Para tanto, é necessária a abertura de cada agente envolvido no processo para lidar com questões que ultrapassem os limites de sua competência, configurando um sistema de cooperação. “Como desdobramento dessa condição de produção, a pluralidade de vozes amalgamadas na prática de escrita do espetáculo acaba também por introduzir novas noções de autoria criadora” (FERNANDES, 2012, p. 317-318). Neste jogo de desapego e apropriação, ocorrem sucessivos processos de filtragem e edição. Nos procedimentos colaborativos, “as fricções e as dissonâncias são bem vindas, pois garantem a expressão singular no discurso coletivo” (op. cit., p. 353). Desta forma:

O processo colaborativo tem se revelado altamente eficiente na busca de um espetáculo que represente as vozes, ideias e desejos de todos que o constroem. Sem hierarquias desnecessárias, preservando a individualidade artística dos participantes, aprofundando a experiência de cada um, o processo colaborativo tem sido uma resposta consistente para as questões propostas pela criação coletiva dos anos de 1970: uma obra que reflita o pensamento do coletivo criador (MIGUEZ apud FERNANDES, 2012, p. 318).

O interesse pela alteridade chega, por fim, à provocação de outras formas de relacionar-se com o espectador, colocando em xeque as fronteiras tradicionais do fenômeno teatral que separam artistas e públicos. De fato, “os ‘teatros do real’ colocam em ação novas estratégias perceptivas, que obrigam o espectador a experimentar e viver o teatro em lugar de recebê-lo apenas visualmente” (FERNANDES, 2015, p. 17). A participação do espectador é, portanto, a característica que sintetiza tais produções nestes territórios de experimentação e jogo. Para Féral: “o denominador comum das diferentes formas de real no teatro é o caráter participativo, que define uma ruptura decisiva nos modos de recepção” (op. cit., p. 17).

Por exemplo, o trabalho “Clean Room” de Juan Domingues, apresentado no

Laboratoires d‘Aubervilliers em 2010, é constituído de seis episódios cuja proposta é

criar aos moldes das séries televisivas, uma comunidade fiel que acompanha o desenvolvimento de uma narrativa. Neste trabalho não há atores, o público é o protagonista da obra e responsável pela sua construção.

Diante das questões expostas, poderíamos nos indagar se o rompimento com as convenções teatrais encontrado nos teatros do real e teatro performativo produz resistência no público. Este tipo de teatro cumpre temporada ou eles necessitam um acontecimento / evento para existir? Como a característica de participação presente nos teatros do real e teatro performativo repercute na prática curatorial em artes cênicas? Quais as implicações de circular ou produzir obras como estas para um curador? Como apresentar estas obras que buscam formas estendidas de experiência? Como tornar visíveis obras que nem sempre estão comprometidas com um resultado estético?

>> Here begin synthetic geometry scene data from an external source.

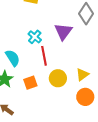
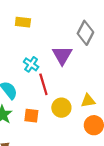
yellow triangle: (82, 75) -> (88, 101), turned 32
orange square: (30, 83) -> (31, 116), turned 32

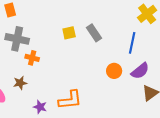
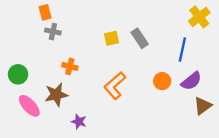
gray cross: (17, 39) -> (53, 32), moved, size x0.6
brown star: (20, 83) -> (56, 95), size x1.5
orange L-shape: (70, 100) -> (115, 86), moved, turned 145

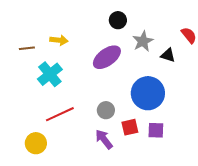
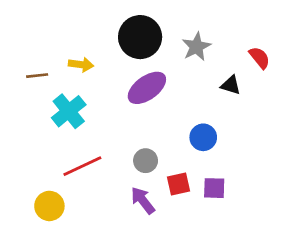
black circle: (118, 20) -> (140, 37), moved, size x1.8
gray star: (143, 41) -> (196, 47), moved
blue circle: (148, 93) -> (203, 137), size x0.6

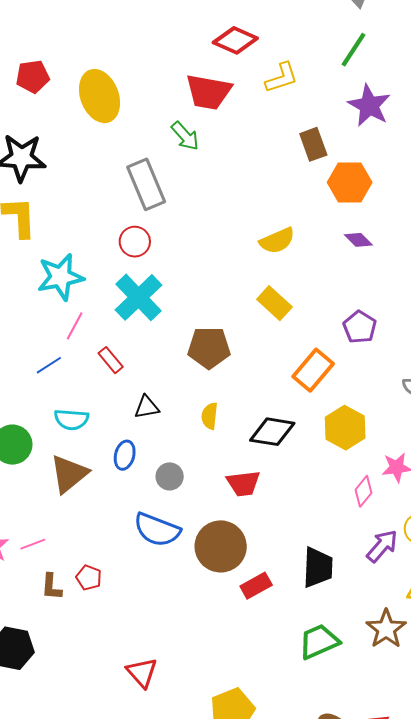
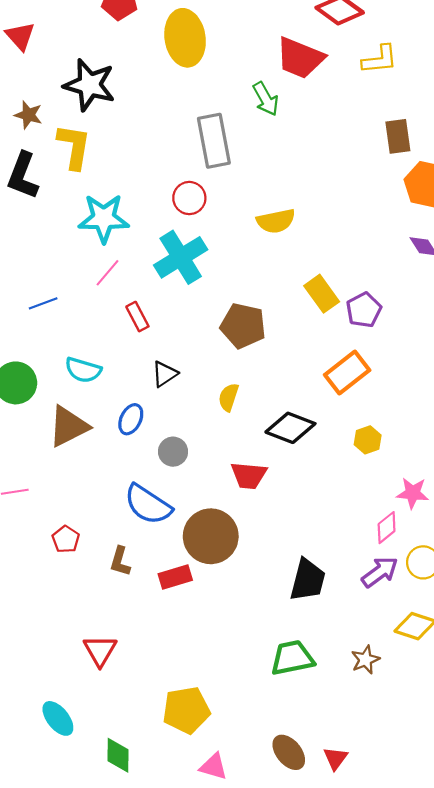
yellow semicircle: (277, 241) -> (276, 221), moved
purple pentagon: (360, 327) -> (364, 310), moved
blue line: (49, 365) -> (43, 303), moved
black triangle: (147, 407) -> (165, 374), turned -36
yellow hexagon: (345, 428) -> (368, 440), size x0.6
pink diamond: (364, 491) -> (387, 528), moved
red rectangle: (256, 586) -> (175, 577), moved
brown L-shape: (51, 587) -> (120, 561), moved
brown star: (386, 629) -> (365, 660), size x0.7

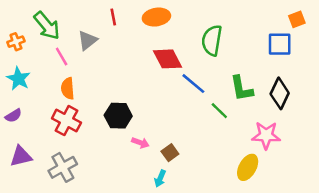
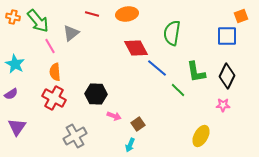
red line: (113, 17) -> (92, 14), turned -64
orange cross: (16, 42) -> (13, 17), moved, turned 32
pink star: (266, 135) -> (223, 105), moved, size x0.6
purple triangle: (21, 156) -> (17, 127), turned -42
gray cross: (63, 167) -> (75, 136), moved

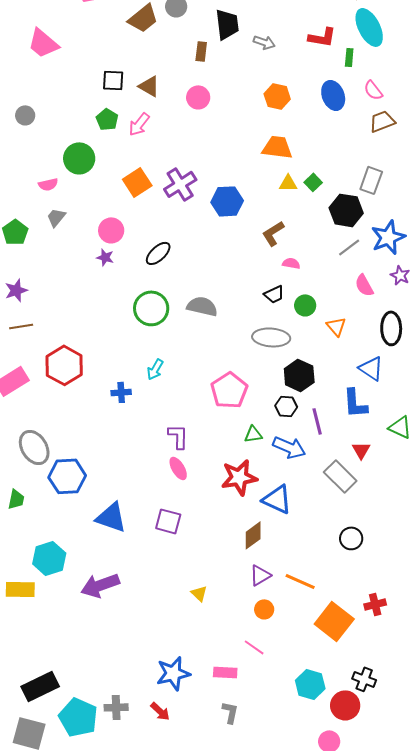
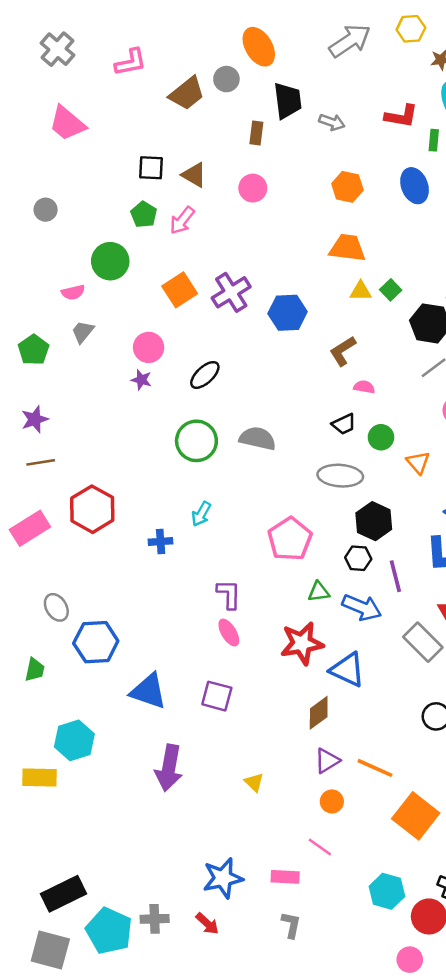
gray ellipse: (34, 447) -> (56, 607), size x0.7
purple arrow: (100, 585) -> (169, 768), moved, turned -60

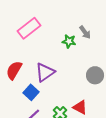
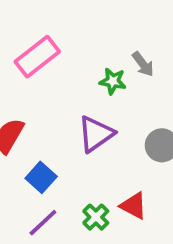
purple triangle: (45, 72) -> (96, 134), moved

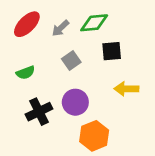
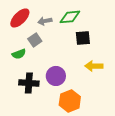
gray arrow: (61, 28) -> (45, 21), turned 32
gray square: (71, 61) -> (35, 40), moved
black cross: (39, 112) -> (29, 83), turned 30

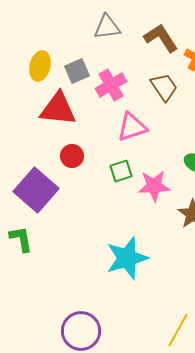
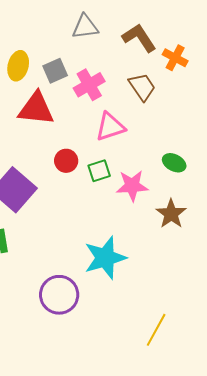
red circle: (72, 156) -> (66, 161), moved
purple circle: (81, 331) -> (59, 295), moved

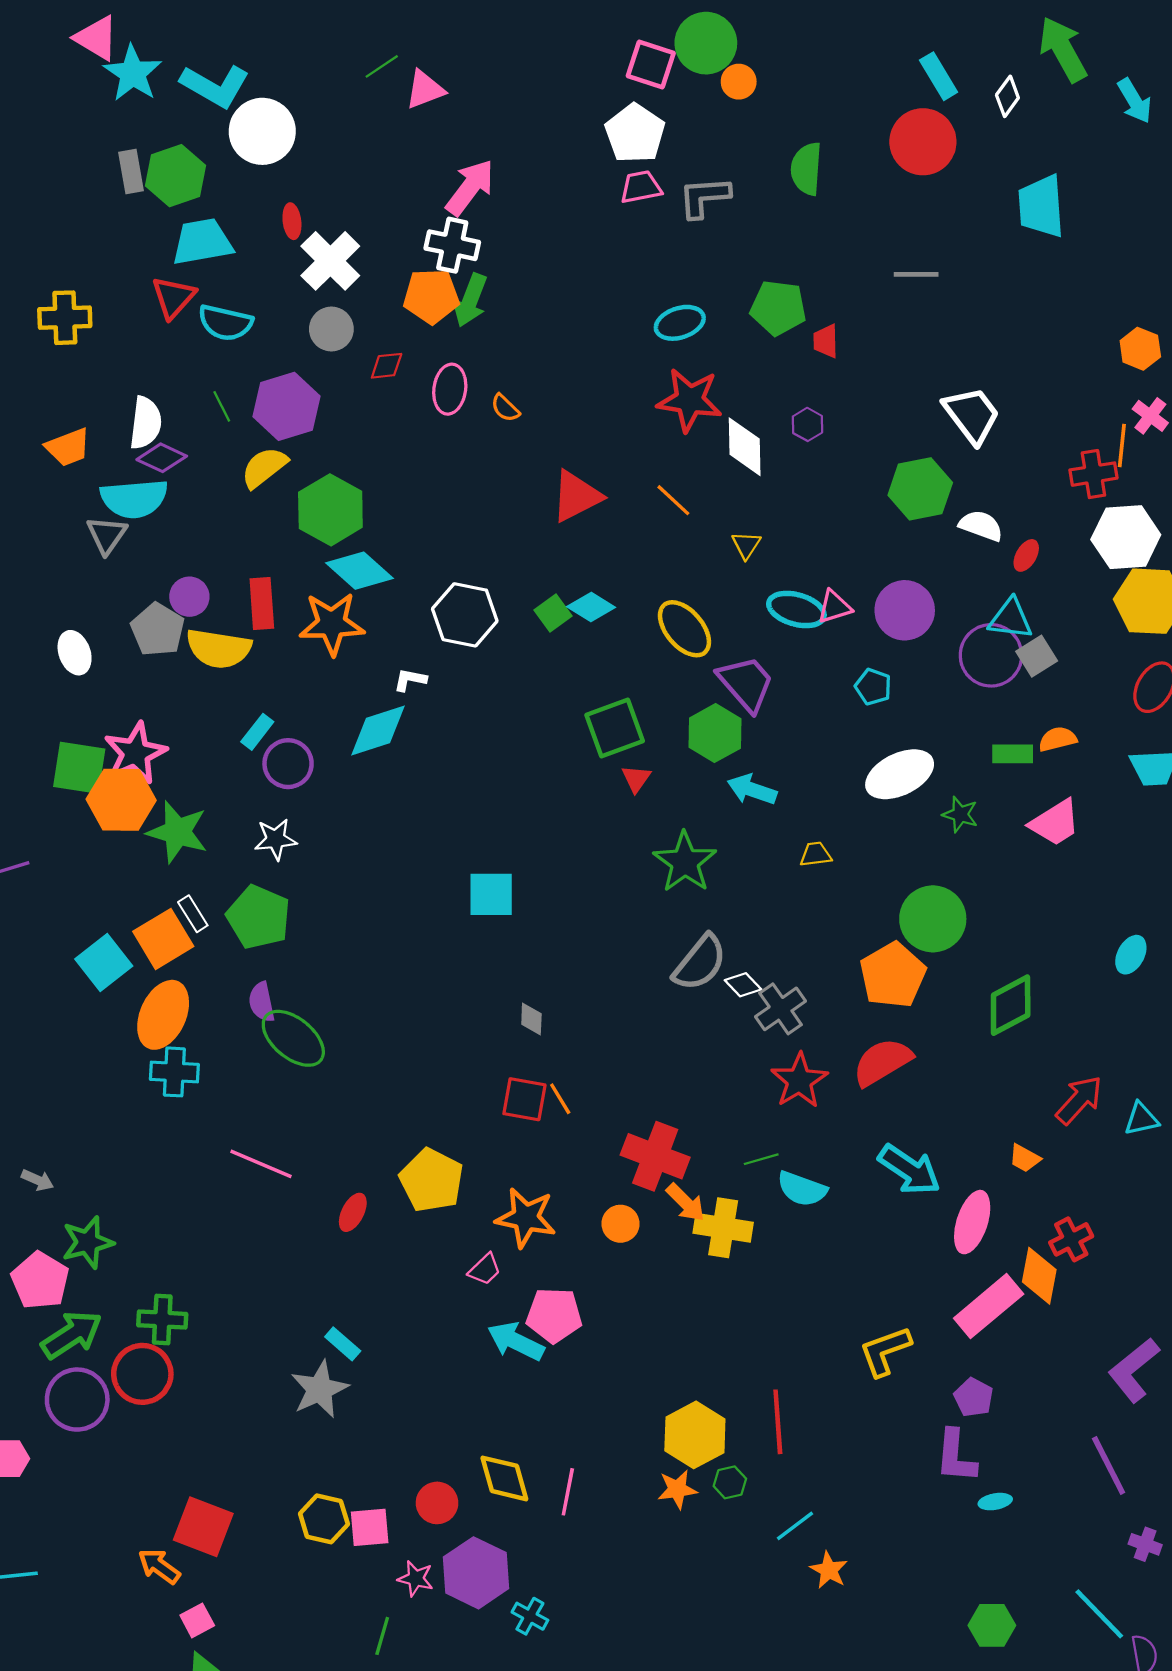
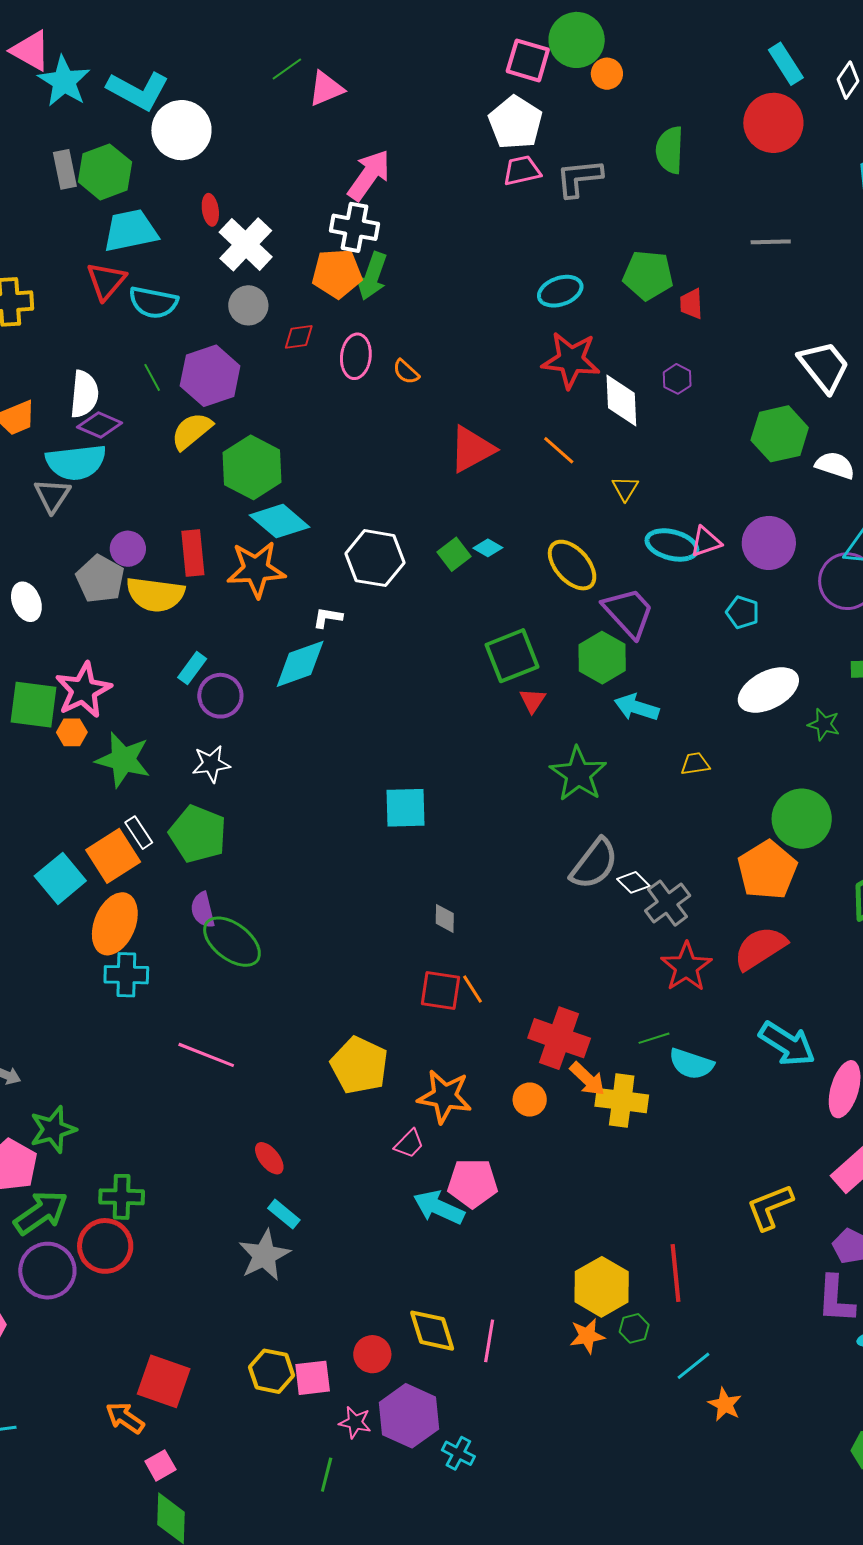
cyan diamond: (591, 607) -> (488, 548), size x0.7
orange hexagon: (121, 800) -> (72, 732), size x0.5
red ellipse: (353, 1212) -> (269, 1158), moved, turned -64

Como torná-las comercializáveis?

Diante do conjunto de recorrências identificadas nos teatros do real / performativo, optamos por nos debruçar sobre a questão da participação / colaboração, pois este procedimento tão enfatizado em tais produções, parece vir ao encontro da prática curatorial em sua função mediadora tal como a descrevemos no capítulo anterior.

A seguir, nos aprofundaremos na discussão desta questão a fim de ampliar esta reflexão a partir da contribuição de outros autores. Visamos, deste modo,

verificar quais as implicações proporcionadas pela adoção desta característica na prática curatorial.

Assim como o teatro performativo busca ultrapassar as relações de consumo e constituir-se enquanto experiência, é possível a uma curadoria também se estruturar como uma experiência?